BEGIN Excerpt

To run the example, execute the Python script:
$ python 10_getting_started_luigi.py
The execution of TaskB
will automatically trigger the execution of TaskA
due to the defined dependency. The output files for each task will be created in the specified output/
directory.
This introductory information should be sufficient to understand CLS-Luigi. There are of course many more possibilities that Luigi offers, e.g. different wrapper tasks to interact with different data and databases. More information can be found in the documentation of Luigi.
From Luigi to CLS-Luigi
CLS-Luigi combines Luigi with the (CL)S Framework. CLS is a Type-Theoretic Framework for Software Component Synthesis.
CLS fundamentally solves the type-theoretical problem of inhabitation. This problem denotes the question if a well-typed applicative term exists, that can be formed from a given repository Γ of typed combinators to satisfy a user-specified target type. The inhabitation problem can be expressed mathematically as follows: Γ ⊢? : σ. The repository Γ consists of combinators in the form (c : τ) which can be read as ”In the respository Γ it is assumed that combinator c has type τ ”. CLS implements a inhabitation algorithm that uses the combinator types to determine which combinators can be applied to each other in order to satisfy the user-specified type σ. If a Term M exists, such as it satisfies the inhabitation request (Γ ⊢ M : σ), then we call M inhabitant of σ. If you want to learn more about the topic, you can read this.
In our use case CLS generates and executes Luigi pipelines. The Repository is composed of Classes that are derived from luigi.Task
and cls_luigi.inhabitation_task.LuigiCombinator
. Finding the correct abstraction level, modeling components and creating the repository are sometimes the most difficult tasks when using CLS. It requires a lot of modeling experience as well as domain knowledge about the problem. To solve this challenge, CLS-Luigi uses Pythons reflection mechanisms to create the repository automatically. The user does not have to worry about this and simply implements components that he would have to implement anyways in some way.

END Excerpt

Work request 1:
Answer these questions about the CLS-Luigi excerpt:
(a) Which task's execution automatically triggers the execution of TaskA?
(b) What problem does CLS fundamentally solve?
(c) What does CLS-Luigi use to create the repository automatically?
Work request 2: Can you rename "domain knowledge" to "subject-matter knowledge" and give everything in the CLS-Luigi excerpt from "In our use case" down to "in some way." again?

BEGIN Information shown

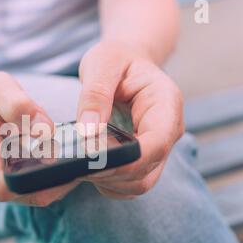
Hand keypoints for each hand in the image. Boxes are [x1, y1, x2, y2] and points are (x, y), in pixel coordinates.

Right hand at [0, 71, 78, 206]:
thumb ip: (17, 104)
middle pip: (25, 194)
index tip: (57, 156)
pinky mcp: (13, 186)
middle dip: (52, 179)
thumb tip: (45, 130)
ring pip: (37, 195)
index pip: (2, 186)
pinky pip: (40, 190)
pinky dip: (55, 178)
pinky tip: (66, 158)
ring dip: (57, 179)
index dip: (33, 178)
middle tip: (76, 154)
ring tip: (72, 154)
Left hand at [77, 40, 184, 198]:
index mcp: (166, 104)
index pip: (155, 144)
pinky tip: (88, 169)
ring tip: (78, 167)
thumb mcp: (103, 63)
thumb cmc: (116, 59)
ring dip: (108, 182)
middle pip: (147, 172)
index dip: (127, 160)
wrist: (126, 64)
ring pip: (138, 184)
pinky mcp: (143, 159)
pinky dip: (108, 183)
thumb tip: (88, 132)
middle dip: (111, 174)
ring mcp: (157, 149)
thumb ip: (96, 95)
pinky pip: (129, 183)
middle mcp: (168, 132)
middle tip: (75, 166)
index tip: (93, 161)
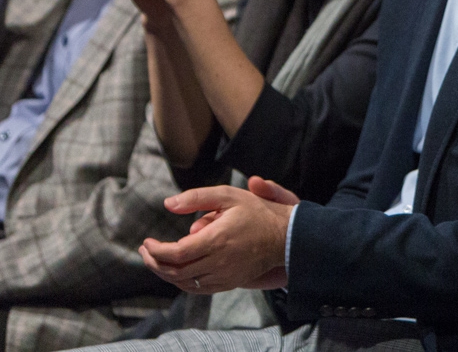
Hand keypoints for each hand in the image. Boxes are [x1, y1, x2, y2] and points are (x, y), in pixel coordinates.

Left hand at [140, 177, 297, 292]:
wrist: (284, 235)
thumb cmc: (256, 212)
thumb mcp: (229, 195)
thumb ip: (197, 197)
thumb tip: (167, 204)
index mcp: (216, 239)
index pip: (176, 253)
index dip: (156, 251)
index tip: (147, 242)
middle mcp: (218, 262)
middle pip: (175, 271)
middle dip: (154, 263)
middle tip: (145, 251)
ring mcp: (224, 275)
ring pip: (184, 283)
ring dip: (165, 274)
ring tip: (156, 260)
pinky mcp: (228, 283)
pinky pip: (198, 289)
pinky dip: (182, 282)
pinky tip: (177, 270)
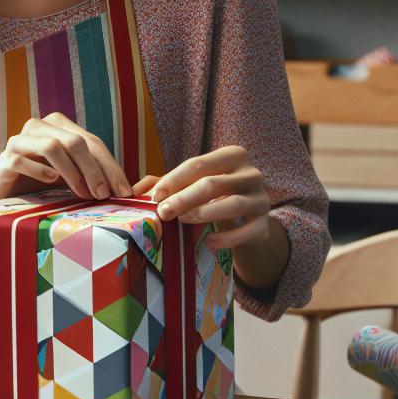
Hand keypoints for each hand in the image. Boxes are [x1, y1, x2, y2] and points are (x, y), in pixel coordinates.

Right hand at [0, 112, 132, 207]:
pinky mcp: (4, 157)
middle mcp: (40, 126)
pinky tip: (50, 183)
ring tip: (83, 194)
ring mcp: (20, 139)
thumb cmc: (38, 188)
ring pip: (55, 146)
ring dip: (73, 173)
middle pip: (77, 142)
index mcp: (59, 126)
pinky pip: (25, 160)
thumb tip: (146, 185)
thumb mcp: (74, 181)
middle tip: (105, 195)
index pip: (93, 143)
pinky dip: (40, 171)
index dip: (111, 166)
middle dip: (96, 170)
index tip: (124, 192)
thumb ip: (103, 179)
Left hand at [147, 145, 271, 252]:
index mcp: (233, 156)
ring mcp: (261, 198)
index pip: (199, 164)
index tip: (155, 196)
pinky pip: (247, 231)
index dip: (174, 179)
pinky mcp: (265, 224)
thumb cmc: (215, 196)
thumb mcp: (193, 185)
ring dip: (203, 213)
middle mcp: (251, 174)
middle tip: (163, 212)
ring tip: (182, 221)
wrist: (248, 220)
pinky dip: (227, 238)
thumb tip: (131, 191)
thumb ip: (164, 183)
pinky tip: (209, 242)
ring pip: (232, 204)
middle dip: (184, 198)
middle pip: (213, 184)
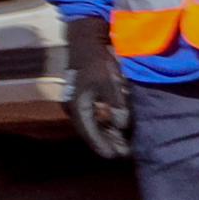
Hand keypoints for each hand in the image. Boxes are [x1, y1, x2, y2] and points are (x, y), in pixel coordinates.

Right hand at [67, 30, 133, 161]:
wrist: (85, 42)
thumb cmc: (96, 61)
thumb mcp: (109, 82)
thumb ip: (115, 104)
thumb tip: (121, 125)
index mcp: (78, 106)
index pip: (90, 132)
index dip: (102, 146)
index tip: (115, 157)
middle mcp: (74, 108)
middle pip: (91, 131)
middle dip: (107, 142)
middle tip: (124, 154)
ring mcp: (78, 103)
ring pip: (93, 124)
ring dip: (107, 134)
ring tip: (123, 145)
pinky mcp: (84, 97)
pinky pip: (94, 116)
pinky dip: (105, 124)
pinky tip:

END Information shown

Task answer 1:
(a) TaskB
(b) The type-theoretical problem of inhabitation
(c) Python's reflection mechanisms

Task answer 2:
In our use case CLS generates and executes Luigi pipelines. The Repository is composed of Classes that are derived from luigi.Task
and cls_luigi.inhabitation_task.LuigiCombinator
. Finding the correct abstraction level, modeling components and creating the repository are sometimes the most difficult tasks when using CLS. It requires a lot of modeling experience as well as subject-matter knowledge about the problem. To solve this challenge, CLS-Luigi uses Pythons reflection mechanisms to create the repository automatically. The user does not have to worry about this and simply implements components that he would have to implement anyways in some way.